As city administrator, Thomas said Maysville’s downtown area has several quality businesses but is ripe for an investor or developer with vision to come in and revitalize buildings in the central business district.

“We just need public development downtown,” Thomas said. “We’ve had several people come in and try to help with the downtown area. We have a lot of assistance from [Georgia Mountains Regional Commission] out of Gainesville, and they have kind of given us some suggestions. [Those suggestions] seem to kind of be working in the beginning but they kind of fade out. People just get tired. Businesses come in and they say ‘well, we can’t make it’ and they leave.”

Thomas said she envisions a vibrant downtown with restaurants, shops and professional offices, an area that would serve residents of the city but also bring in those from around the area to shop, dine and conduct business.

“We do have quite a few vacant buildings downtown that we would love someone to come in and buy,” Thomas said. “The only thing that we have in place is we would like the front of the building, the façade, to remain and then build around the façade, but there’s a lot of potential [in the] downtown area for the right person to come in and have a vision and really go forward with that vision.”

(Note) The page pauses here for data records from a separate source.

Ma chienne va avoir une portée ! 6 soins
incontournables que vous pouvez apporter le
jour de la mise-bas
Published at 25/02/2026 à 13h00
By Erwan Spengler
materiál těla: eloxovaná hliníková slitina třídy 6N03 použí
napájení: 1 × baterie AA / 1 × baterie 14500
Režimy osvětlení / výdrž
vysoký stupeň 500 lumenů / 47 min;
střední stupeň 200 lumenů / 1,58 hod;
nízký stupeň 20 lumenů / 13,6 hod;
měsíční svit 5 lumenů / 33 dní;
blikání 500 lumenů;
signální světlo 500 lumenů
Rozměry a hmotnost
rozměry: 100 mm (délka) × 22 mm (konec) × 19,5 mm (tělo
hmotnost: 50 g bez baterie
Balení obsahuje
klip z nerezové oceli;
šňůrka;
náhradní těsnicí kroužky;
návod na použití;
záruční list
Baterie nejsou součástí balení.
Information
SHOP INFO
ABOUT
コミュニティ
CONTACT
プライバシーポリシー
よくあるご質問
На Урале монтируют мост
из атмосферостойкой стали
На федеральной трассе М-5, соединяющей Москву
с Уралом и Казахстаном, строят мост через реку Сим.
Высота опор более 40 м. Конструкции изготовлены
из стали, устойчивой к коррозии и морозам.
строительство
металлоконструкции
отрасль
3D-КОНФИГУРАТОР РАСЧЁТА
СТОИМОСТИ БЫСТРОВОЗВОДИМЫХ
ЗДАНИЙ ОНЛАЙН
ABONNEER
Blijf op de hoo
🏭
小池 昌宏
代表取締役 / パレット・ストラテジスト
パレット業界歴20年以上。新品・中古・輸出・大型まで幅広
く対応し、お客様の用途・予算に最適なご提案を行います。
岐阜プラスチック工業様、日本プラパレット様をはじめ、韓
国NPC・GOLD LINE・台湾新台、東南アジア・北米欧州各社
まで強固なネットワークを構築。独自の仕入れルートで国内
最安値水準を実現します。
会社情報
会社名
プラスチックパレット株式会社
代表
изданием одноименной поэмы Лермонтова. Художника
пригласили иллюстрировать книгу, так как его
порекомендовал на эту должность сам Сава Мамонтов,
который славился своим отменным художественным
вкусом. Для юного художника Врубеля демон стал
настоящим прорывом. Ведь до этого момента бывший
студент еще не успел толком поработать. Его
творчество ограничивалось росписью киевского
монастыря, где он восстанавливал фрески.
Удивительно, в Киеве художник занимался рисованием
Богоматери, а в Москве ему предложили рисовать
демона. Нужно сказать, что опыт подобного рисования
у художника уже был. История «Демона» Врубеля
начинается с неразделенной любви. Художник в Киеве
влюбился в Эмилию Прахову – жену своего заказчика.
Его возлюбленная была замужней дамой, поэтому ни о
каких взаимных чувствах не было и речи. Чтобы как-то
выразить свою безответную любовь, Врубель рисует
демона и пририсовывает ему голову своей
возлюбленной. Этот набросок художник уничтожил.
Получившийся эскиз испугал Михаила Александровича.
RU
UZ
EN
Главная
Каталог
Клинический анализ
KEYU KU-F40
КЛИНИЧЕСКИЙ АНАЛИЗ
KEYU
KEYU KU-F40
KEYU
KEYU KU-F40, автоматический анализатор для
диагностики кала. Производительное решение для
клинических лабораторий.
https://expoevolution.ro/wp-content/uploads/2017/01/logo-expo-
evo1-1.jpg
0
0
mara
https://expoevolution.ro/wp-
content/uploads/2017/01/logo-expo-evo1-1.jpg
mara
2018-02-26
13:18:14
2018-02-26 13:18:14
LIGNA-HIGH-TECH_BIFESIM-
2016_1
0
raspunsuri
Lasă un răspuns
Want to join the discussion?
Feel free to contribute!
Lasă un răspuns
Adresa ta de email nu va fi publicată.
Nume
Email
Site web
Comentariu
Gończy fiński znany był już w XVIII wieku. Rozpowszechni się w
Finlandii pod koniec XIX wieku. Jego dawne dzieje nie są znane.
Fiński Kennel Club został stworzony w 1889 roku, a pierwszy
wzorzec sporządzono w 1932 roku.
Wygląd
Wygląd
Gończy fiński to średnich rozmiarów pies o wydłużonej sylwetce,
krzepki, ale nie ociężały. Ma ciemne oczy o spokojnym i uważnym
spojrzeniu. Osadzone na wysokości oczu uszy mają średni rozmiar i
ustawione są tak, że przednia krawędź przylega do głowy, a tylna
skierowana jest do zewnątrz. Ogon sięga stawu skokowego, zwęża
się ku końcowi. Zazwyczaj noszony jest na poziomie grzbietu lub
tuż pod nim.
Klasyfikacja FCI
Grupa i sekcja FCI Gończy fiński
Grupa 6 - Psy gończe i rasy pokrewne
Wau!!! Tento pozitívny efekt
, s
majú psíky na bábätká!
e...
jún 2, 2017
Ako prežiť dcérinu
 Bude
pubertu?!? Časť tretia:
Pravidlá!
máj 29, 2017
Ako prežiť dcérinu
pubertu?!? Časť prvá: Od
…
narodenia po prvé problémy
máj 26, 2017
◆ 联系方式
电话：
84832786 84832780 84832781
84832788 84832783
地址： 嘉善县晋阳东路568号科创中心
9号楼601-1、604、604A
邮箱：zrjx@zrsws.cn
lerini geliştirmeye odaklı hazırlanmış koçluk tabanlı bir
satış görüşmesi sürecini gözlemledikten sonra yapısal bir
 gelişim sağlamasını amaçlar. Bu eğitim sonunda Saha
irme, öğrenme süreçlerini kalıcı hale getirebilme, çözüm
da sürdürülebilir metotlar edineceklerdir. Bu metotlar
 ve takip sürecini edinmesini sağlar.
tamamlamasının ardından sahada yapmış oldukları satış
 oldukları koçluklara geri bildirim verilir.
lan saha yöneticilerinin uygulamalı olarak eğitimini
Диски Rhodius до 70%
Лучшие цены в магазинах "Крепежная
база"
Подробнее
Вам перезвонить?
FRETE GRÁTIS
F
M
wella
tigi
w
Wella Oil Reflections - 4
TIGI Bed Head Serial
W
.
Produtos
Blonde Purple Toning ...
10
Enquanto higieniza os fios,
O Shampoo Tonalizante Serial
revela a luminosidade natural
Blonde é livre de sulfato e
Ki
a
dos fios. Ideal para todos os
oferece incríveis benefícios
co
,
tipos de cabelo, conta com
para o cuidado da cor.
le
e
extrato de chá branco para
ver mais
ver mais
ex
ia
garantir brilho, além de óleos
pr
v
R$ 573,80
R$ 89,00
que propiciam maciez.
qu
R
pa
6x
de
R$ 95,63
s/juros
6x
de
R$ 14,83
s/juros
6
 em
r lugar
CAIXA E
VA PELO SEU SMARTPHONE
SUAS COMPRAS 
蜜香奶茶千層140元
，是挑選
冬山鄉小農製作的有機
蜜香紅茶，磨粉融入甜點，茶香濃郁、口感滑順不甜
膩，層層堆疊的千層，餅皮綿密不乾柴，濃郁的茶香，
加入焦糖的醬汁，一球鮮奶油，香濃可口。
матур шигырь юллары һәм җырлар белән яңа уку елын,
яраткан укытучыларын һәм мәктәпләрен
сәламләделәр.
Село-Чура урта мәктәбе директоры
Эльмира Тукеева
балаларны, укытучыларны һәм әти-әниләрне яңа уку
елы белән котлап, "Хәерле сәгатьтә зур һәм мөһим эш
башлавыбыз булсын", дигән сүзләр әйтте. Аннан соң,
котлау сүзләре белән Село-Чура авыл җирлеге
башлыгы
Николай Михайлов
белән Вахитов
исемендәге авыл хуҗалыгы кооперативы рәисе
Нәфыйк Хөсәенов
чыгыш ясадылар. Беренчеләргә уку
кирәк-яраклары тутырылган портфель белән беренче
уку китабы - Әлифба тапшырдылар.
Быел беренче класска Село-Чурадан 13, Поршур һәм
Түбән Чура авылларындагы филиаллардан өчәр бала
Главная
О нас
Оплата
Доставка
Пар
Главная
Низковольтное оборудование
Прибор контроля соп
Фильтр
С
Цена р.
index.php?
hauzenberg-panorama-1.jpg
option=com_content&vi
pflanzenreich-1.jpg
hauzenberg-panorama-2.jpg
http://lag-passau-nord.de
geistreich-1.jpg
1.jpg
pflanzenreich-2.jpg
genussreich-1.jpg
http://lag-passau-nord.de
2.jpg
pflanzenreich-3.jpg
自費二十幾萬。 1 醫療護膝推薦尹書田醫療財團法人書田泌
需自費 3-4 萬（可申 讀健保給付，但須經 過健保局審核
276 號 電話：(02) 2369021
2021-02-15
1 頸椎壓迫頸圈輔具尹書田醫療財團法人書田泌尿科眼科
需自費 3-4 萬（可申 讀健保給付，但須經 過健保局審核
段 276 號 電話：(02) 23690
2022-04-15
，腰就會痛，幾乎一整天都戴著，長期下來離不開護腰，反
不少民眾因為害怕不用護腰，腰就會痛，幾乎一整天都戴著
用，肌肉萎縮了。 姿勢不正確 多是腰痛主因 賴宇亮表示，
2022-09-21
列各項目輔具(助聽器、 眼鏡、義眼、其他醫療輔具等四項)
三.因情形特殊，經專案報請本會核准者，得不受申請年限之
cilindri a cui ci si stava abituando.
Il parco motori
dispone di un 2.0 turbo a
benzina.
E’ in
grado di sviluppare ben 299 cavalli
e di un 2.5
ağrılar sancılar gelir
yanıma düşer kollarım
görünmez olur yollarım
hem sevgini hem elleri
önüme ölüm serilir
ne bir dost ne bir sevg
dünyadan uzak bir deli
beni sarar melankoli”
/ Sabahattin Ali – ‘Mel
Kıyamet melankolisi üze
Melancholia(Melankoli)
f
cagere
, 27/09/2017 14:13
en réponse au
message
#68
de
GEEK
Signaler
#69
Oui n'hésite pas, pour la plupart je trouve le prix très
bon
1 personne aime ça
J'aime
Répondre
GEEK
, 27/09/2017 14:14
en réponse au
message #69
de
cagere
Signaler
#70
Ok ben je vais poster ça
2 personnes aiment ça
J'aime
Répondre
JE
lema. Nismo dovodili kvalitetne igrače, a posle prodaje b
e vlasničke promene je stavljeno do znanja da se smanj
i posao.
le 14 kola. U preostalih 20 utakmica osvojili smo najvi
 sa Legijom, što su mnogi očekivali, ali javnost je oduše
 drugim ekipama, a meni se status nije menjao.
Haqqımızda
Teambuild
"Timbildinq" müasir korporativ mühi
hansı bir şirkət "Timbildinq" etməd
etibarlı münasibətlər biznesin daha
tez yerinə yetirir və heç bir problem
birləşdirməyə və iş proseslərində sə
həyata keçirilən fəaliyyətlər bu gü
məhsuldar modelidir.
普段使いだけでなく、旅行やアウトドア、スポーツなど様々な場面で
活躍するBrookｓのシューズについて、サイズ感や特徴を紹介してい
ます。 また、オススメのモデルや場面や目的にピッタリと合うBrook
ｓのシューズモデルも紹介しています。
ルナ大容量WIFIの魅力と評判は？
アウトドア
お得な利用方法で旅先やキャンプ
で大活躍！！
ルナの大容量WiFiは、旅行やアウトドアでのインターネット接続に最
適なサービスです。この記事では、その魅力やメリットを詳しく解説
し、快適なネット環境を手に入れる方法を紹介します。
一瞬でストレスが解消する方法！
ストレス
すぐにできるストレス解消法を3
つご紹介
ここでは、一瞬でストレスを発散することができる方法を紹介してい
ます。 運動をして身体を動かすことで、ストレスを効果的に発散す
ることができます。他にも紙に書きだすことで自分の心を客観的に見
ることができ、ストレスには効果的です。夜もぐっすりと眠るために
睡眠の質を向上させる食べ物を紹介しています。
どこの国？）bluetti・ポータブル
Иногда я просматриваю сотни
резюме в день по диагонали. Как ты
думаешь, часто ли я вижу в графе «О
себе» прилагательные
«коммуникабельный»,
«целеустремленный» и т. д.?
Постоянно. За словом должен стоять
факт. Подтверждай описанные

Currently, Maysville remains a dry city, meaning alcohol is not served. That’s something Thomas said a lot of the locals want to see remain, even though serving alcohol could bring more business.

“I think Maysville being a wet city would bring more revenue into town, but we have a lot of old-timers that live here that do not want it,” Thomas said. “They like Maysville being just good ol’ Maysville. They don’t want change.”

Still, Thomas said she hopes to see the city grow.

“We would like to see Maysville be a little town like Helen someday,” Thomas said.